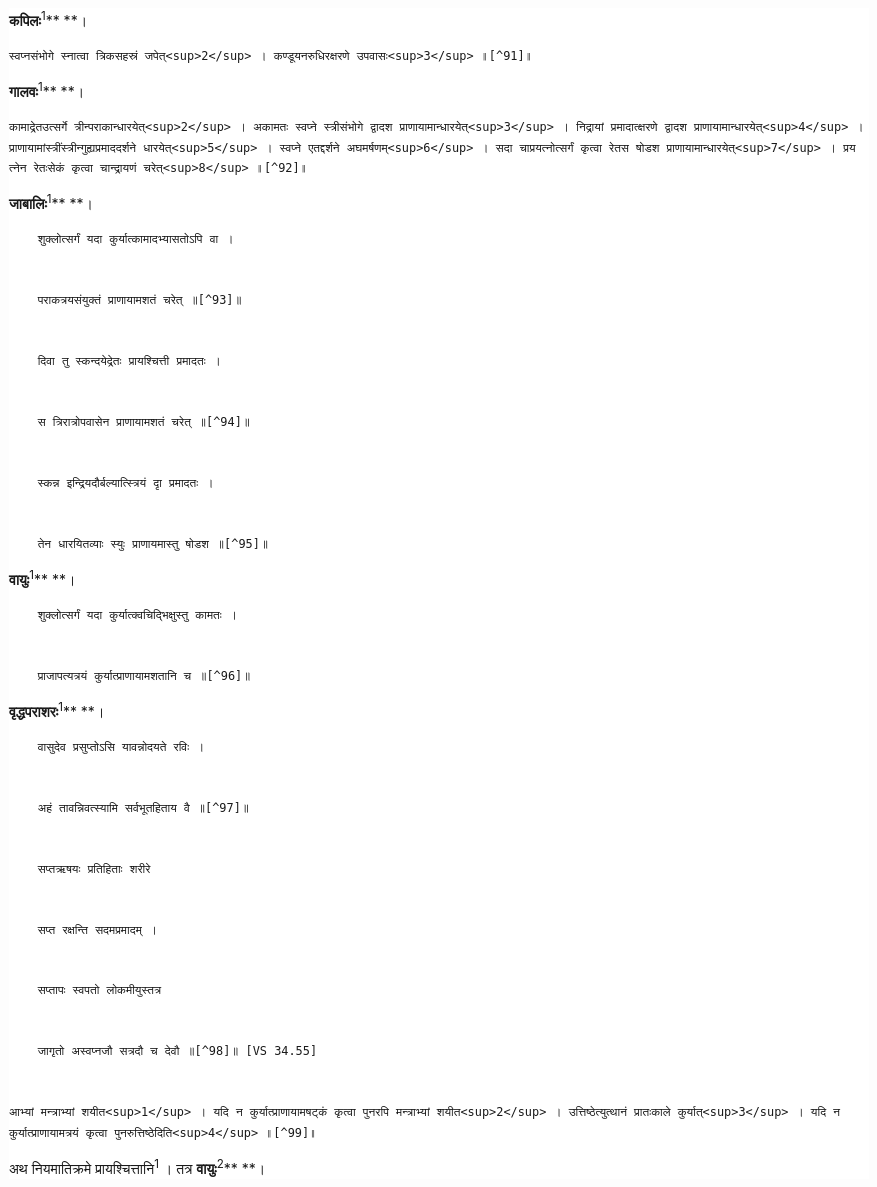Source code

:**कपिलः**<sup>1</sup>** **।


    स्वप्नसंभोगे स्नात्वा त्रिकसहस्रं जपेत्<sup>2</sup> । कण्डूयनरुधिरक्षरणे उपवासः<sup>3</sup> ॥[^91]॥

**गालवः**<sup>1</sup>** **।


    कामाद्रेतउत्सर्गे त्रीन्पराकान्धारयेत्<sup>2</sup> । अकामतः स्वप्ने स्त्रीसंभोगे द्वादश प्राणायामान्धारयेत्<sup>3</sup> । निद्रायां प्रमादात्क्षरणे द्वादश प्राणायामान्धारयेत्<sup>4</sup> । प्राणायामांस्त्रींस्त्रीन्गुह्यप्रमाददर्शने धारयेत्<sup>5</sup> । स्वप्ने एतद्दर्शने अघमर्षणम्<sup>6</sup> । सदा चाप्रयत्नोत्सर्गं कृत्वा रेतस षोडश प्राणायामान्धारयेत्<sup>7</sup> । प्रयत्नेन रेतःसेकं कृत्वा चान्द्रायणं चरेत्<sup>8</sup> ॥[^92]॥

**जाबालिः**<sup>1</sup>** **।


        शुक्लोत्सर्गं यदा कुर्यात्कामादभ्यासतोऽपि वा ।


        पराकत्रयसंयुक्तं प्राणायामशतं चरेत् ॥[^93]॥


        दिवा तु स्कन्दयेद्रेतः प्रायश्चित्ती प्रमादतः ।


        स त्रिरात्रोपवासेन प्राणायामशतं चरेत् ॥[^94]॥


        स्कन्न इन्द्रियदौर्बल्यात्स्त्रियं दृा प्रमादतः ।


        तेन धारयितव्याः स्युः प्राणायमास्तु षोडश ॥[^95]॥

**वायुः**<sup>1</sup>** **।


        शुक्लोत्सर्गं यदा कुर्यात्क्वचिद्भिक्षुस्तु कामतः ।


        प्राजापत्यत्रयं कुर्यात्प्राणायामशतानि च ॥[^96]॥

**वृद्धपराशरः**<sup>1</sup>** **।


        वासुदेव प्रसुप्तोऽसि यावन्नोदयते रविः ।


        अहं तावन्निवत्स्यामि सर्वभूतहिताय वै ॥[^97]॥


        सप्तऋषयः प्रतिहिताः शरीरे 


        सप्त रक्षन्ति सदमप्रमादम् ।


        सप्तापः स्वपतो लोकमीयुस्तत्र 


        जागृतो अस्वप्नजौ सत्रदौ च देवौ ॥[^98]॥ [VS 34.55]


    आभ्यां मन्त्राभ्यां शयीत<sup>1</sup> । यदि न कुर्यात्प्राणायामषट्कं कृत्वा पुनरपि मन्त्राभ्यां शयीत<sup>2</sup> । उत्तिष्ठेत्युत्थानं प्रातःकाले कुर्यात्<sup>3</sup> । यदि न कुर्यात्प्राणायामत्रयं कृत्वा पुनरुत्तिष्ठेदिति<sup>4</sup> ॥[^99]॥ 

अथ नियमातिक्रमे प्रायश्चित्तानि<sup>1</sup> । तत्र **वायुः**<sup>2</sup>** **।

# Exercise:
Copy out the data verbatim, with no pictures.

# Written response:
Source code

:**कपिलः**<sup>1</sup>** **।


    स्वप्नसंभोगे स्नात्वा त्रिकसहस्रं जपेत्<sup>2</sup> । कण्डूयनरुधिरक्षरणे उपवासः<sup>3</sup> ॥[^91]॥

**गालवः**<sup>1</sup>** **।


    कामाद्रेतउत्सर्गे त्रीन्पराकान्धारयेत्<sup>2</sup> । अकामतः स्वप्ने स्त्रीसंभोगे द्वादश प्राणायामान्धारयेत्<sup>3</sup> । निद्रायां प्रमादात्क्षरणे द्वादश प्राणायामान्धारयेत्<sup>4</sup> । प्राणायामांस्त्रींस्त्रीन्गुह्यप्रमाददर्शने धारयेत्<sup>5</sup> । स्वप्ने एतद्दर्शने अघमर्षणम्<sup>6</sup> । सदा चाप्रयत्नोत्सर्गं कृत्वा रेतस षोडश प्राणायामान्धारयेत्<sup>7</sup> । प्रयत्नेन रेतःसेकं कृत्वा चान्द्रायणं चरेत्<sup>8</sup> ॥[^92]॥

**जाबालिः**<sup>1</sup>** **।


        शुक्लोत्सर्गं यदा कुर्यात्कामादभ्यासतोऽपि वा ।


        पराकत्रयसंयुक्तं प्राणायामशतं चरेत् ॥[^93]॥


        दिवा तु स्कन्दयेद्रेतः प्रायश्चित्ती प्रमादतः ।


        स त्रिरात्रोपवासेन प्राणायामशतं चरेत् ॥[^94]॥


        स्कन्न इन्द्रियदौर्बल्यात्स्त्रियं दृा प्रमादतः ।


        तेन धारयितव्याः स्युः प्राणायमास्तु षोडश ॥[^95]॥

**वायुः**<sup>1</sup>** **।


        शुक्लोत्सर्गं यदा कुर्यात्क्वचिद्भिक्षुस्तु कामतः ।


        प्राजापत्यत्रयं कुर्यात्प्राणायामशतानि च ॥[^96]॥

**वृद्धपराशरः**<sup>1</sup>** **।


        वासुदेव प्रसुप्तोऽसि यावन्नोदयते रविः ।


        अहं तावन्निवत्स्यामि सर्वभूतहिताय वै ॥[^97]॥


        सप्तऋषयः प्रतिहिताः शरीरे 


        सप्त रक्षन्ति सदमप्रमादम् ।


        सप्तापः स्वपतो लोकमीयुस्तत्र 


        जागृतो अस्वप्नजौ सत्रदौ च देवौ ॥[^98]॥ [VS 34.55]


    आभ्यां मन्त्राभ्यां शयीत<sup>1</sup> । यदि न कुर्यात्प्राणायामषट्कं कृत्वा पुनरपि मन्त्राभ्यां शयीत<sup>2</sup> । उत्तिष्ठेत्युत्थानं प्रातःकाले कुर्यात्<sup>3</sup> । यदि न कुर्यात्प्राणायामत्रयं कृत्वा पुनरुत्तिष्ठेदिति<sup>4</sup> ॥[^99]॥ 

अथ नियमातिक्रमे प्रायश्चित्तानि<sup>1</sup> । तत्र **वायुः**<sup>2</sup>** **।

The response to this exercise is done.